Many parents get exasperated when their child asks “Why?”, and then asks “Why?” again to the answer they receive. But not me.
How can this be? We have two children under the age of 5, full of curiosity and convinced that I have all the answers. You can bet they ask “Why?” all the time.
There’s a reason that I can keep my cool, and that’s because no one ever asks “Why?” more than four times in a row.
The Rule of Four Whys
A while ago, I proposed the following rule in our house, and somehow, the kids went along with it. In fact, they enforce it on each other, sometimes more strenuously than I do.
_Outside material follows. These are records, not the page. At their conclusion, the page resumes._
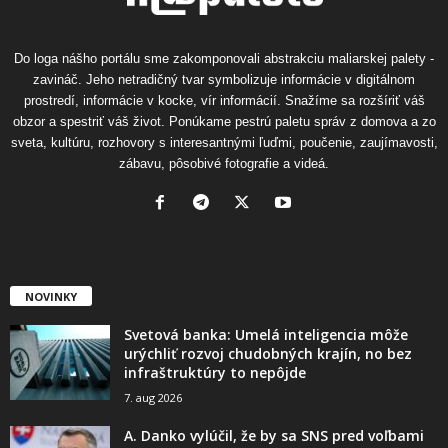
Do loga nášho portálu sme zakomponovali abstrakciu maliarskej palety -
zavináč. Jeho netradičný tvar symbolizuje informácie v digitálnom
prostredí, informácie v kocke, vír informácií. Snažíme sa rozšíriť váš
obzor a spestriť váš život. Ponúkame pestrú paletu správ z domova a zo
sveta, kultúru, rozhovory s interesantnými ľuďmi, poučenie, zaujímavosti,
zábavu, pôsobivé fotografie a videá.
NOVINKY
Svetová banka: Umelá inteligencia môže
urýchliť rozvoj chudobných krajín, no bez
infraštruktúry to nepôjde
7. aug 2026
A. Danko vylúčil, že by sa SNS pred voľbami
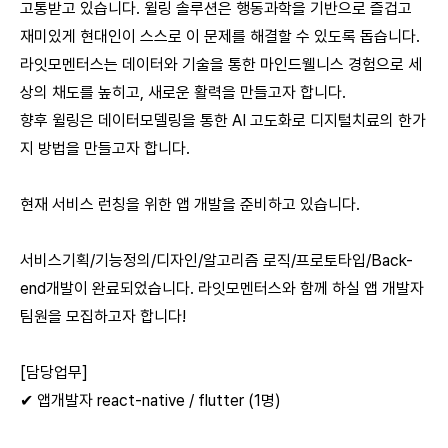
고통받고 있습니다. 윌링 솔루션은 행동과학을 기반으로 즐겁고
재미있게 현대인이 스스로 이 문제를 해결할 수 있도록 돕습니다.
라잇모멘터스는 데이터와 기술을 통한 마인드웰니스 경험으로 세
상의 채도를 높히고, 새로운 활력을 만들고자 합니다.
향후 윌링은 데이터모델링을 통한 AI 고도화로 디지털치료의 한가
지 방법을 만들고자 합니다.
현재 서비스 런칭을 위한 앱 개발을 준비하고 있습니다.
서비스기획/기능정의/디자인/알고리즘 로직/프로토타입/Back-
end개발이 완료되었습니다. 라잇모멘터스와 함께 하실 앱 개발자
팀원을 모집하고자 합니다!
[담당업무]
✔ 앱개발자 react-native / flutter (1명)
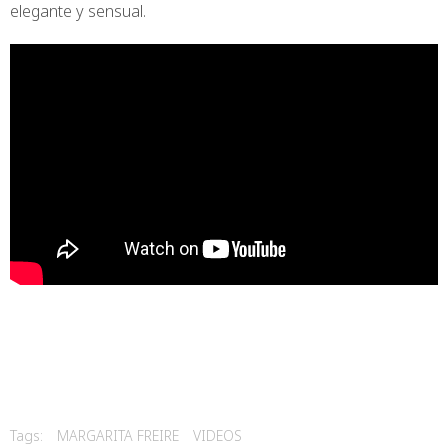
elegante y sensual.
Tags:
MARGARITA FREIRE
VIDEOS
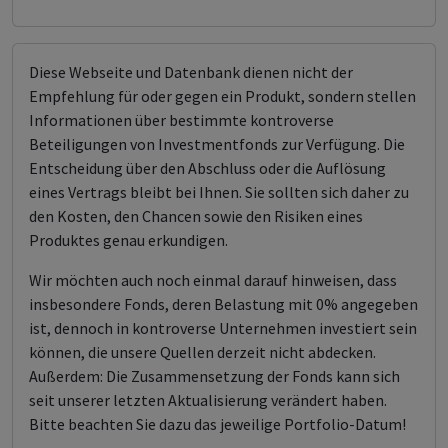
Diese Webseite und Datenbank dienen nicht der
Empfehlung für oder gegen ein Produkt, sondern stellen
Informationen über bestimmte kontroverse
Beteiligungen von Investmentfonds zur Verfügung. Die
Entscheidung über den Abschluss oder die Auflösung
eines Vertrags bleibt bei Ihnen. Sie sollten sich daher zu
den Kosten, den Chancen sowie den Risiken eines
Produktes genau erkundigen.
Wir möchten auch noch einmal darauf hinweisen, dass
insbesondere Fonds, deren Belastung mit 0% angegeben
ist, dennoch in kontroverse Unternehmen investiert sein
können, die unsere Quellen derzeit nicht abdecken.
Außerdem: Die Zusammensetzung der Fonds kann sich
seit unserer letzten Aktualisierung verändert haben.
Bitte beachten Sie dazu das jeweilige Portfolio-Datum!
Here’s the rule: You can ask “Why?” at any time and for any reason. But if you ask it four times in a row, you have to answer the question yourself!
You see, I’m happy to answer my children when they ask a question. And I’m quite pleased when they dig a little deeper and question the answer that they’ve been given. I’m completely over the moon when they dig even deeper for that third question.
But that Fourth Why…that Fourth Why is the mark of a true explorer, and I want to honor it.
So, when I hear that Fourth Why, I ask my child, “What do you think the answer is?” And it’s an invitation to a larger world.
“Why?” is the Most Important Question When We Try to Answer It Ourselves
As parents, we have a choice. We can view the incessant questions of our children as a distraction, a challenge to our roles as teacher and guide. Or we can see those questions for what they are: expressions of the deeply felt need to understand a strange and amazing world.
Curiosity is the cornerstone of learning. It is the first step into adventure. It’s the beginning of experiment & exploration.
Curiosity teaches us to see with new eyes everyday. It helps us to connect more deeply with the world around us. It allows us to admit that there are things that we don’t understand.
Curiosity drives us to ask “Why?”, and in seeking the answer, we find that we have gained more than we ever expected.
“Why?” is the most important question because without it, we would never grow. We would stagnate. We would die without having lived.
Three Ways to Foster Curiosity
What are some ways to cultivate that sense of curiosity in yourself or in those you love? Well, here are three suggestions:
Find ways to develop your wonder-muscle
As we get older, it’s only natural to take things for granted. To let the ordinary fade into the background. To become jaded. So take a moment each day to look at the world with the eyes of a child. Enjoy something as if it were the first time you saw it. And take note when something unexpected happens, no matter how small. As you develop that muscle, it will get stronger and feel more natural to see with eyes of wonder.
Play the Game of Four Whys
Once you’ve started noticing the unexpected and wonderous, you’ll find yourself asking questions. So make it a game! Find someone else with a curious spirit, and ask them about something that’s been puzzling you. When they give you their opinion, question it further. Then question the follow-up answer as well. But once you get to the Fourth Why, you need to try to answer the question yourself.
Test Your Hypothesis
Your answer to the Fourth Why is your hypothesis. Like any good scientist, you need to figure out a way to test it and either confirm or refute the explanation you’ve come up with. This part takes some practice, but you can try to develop a good experiment with the help of your partner from the Game of Four Whys. (Hopefully you picked someone good!)
Observation. Analysis. Hypothesis. Experiment. Conclusion. This is the basis of the Scientific Method. But it doesn’t require a test tube or a microscope.
All it takes is a sense of wonder, a curious heart, and a willingness to entertain the most important question of all.